Reproduce the entries shown below only from the line with "Spieler wie" down to the line with "Für das Spiel", keeping both end lines and copying each one exactly.

Data items
****

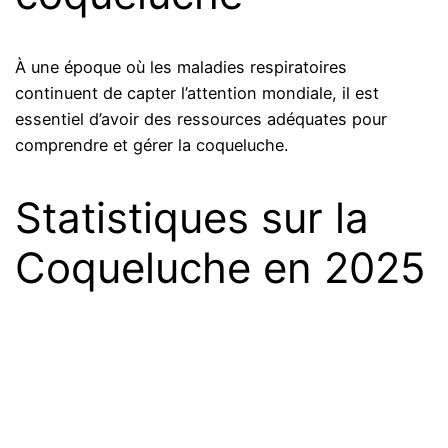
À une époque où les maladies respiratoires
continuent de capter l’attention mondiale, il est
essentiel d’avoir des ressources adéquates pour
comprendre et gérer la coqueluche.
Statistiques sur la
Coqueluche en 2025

****

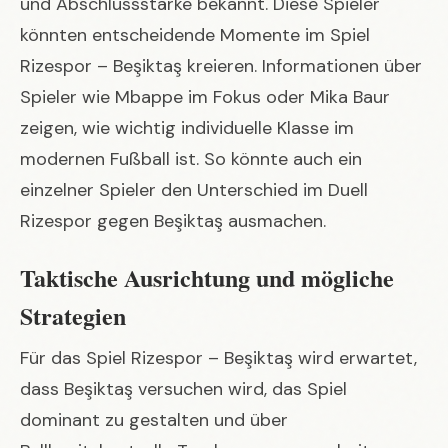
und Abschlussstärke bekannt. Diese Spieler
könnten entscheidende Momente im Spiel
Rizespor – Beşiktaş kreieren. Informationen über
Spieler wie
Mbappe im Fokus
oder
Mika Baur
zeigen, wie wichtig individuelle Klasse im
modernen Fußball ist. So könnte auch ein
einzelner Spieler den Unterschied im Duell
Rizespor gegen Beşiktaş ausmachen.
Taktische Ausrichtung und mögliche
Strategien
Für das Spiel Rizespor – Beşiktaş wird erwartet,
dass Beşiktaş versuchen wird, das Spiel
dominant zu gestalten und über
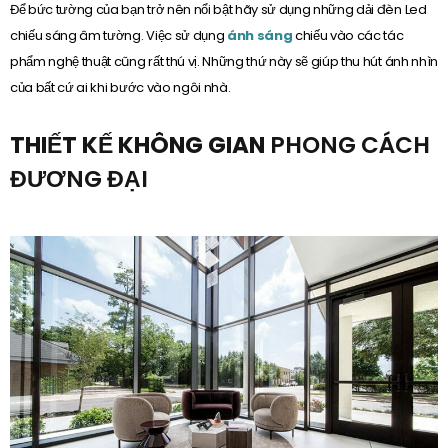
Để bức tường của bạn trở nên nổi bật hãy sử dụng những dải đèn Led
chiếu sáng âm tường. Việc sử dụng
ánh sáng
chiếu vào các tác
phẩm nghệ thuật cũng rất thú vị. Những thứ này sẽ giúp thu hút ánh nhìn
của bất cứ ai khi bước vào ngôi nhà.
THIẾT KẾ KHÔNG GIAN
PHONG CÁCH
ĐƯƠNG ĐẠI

****

* Response to this task
Spieler wie
Mbappe im Fokus
oder
Mika Baur
zeigen, wie wichtig individuelle Klasse im
modernen Fußball ist. So könnte auch ein
einzelner Spieler den Unterschied im Duell
Rizespor gegen Beşiktaş ausmachen.
Taktische Ausrichtung und mögliche
Strategien
Für das Spiel Rizespor – Beşiktaş wird erwartet,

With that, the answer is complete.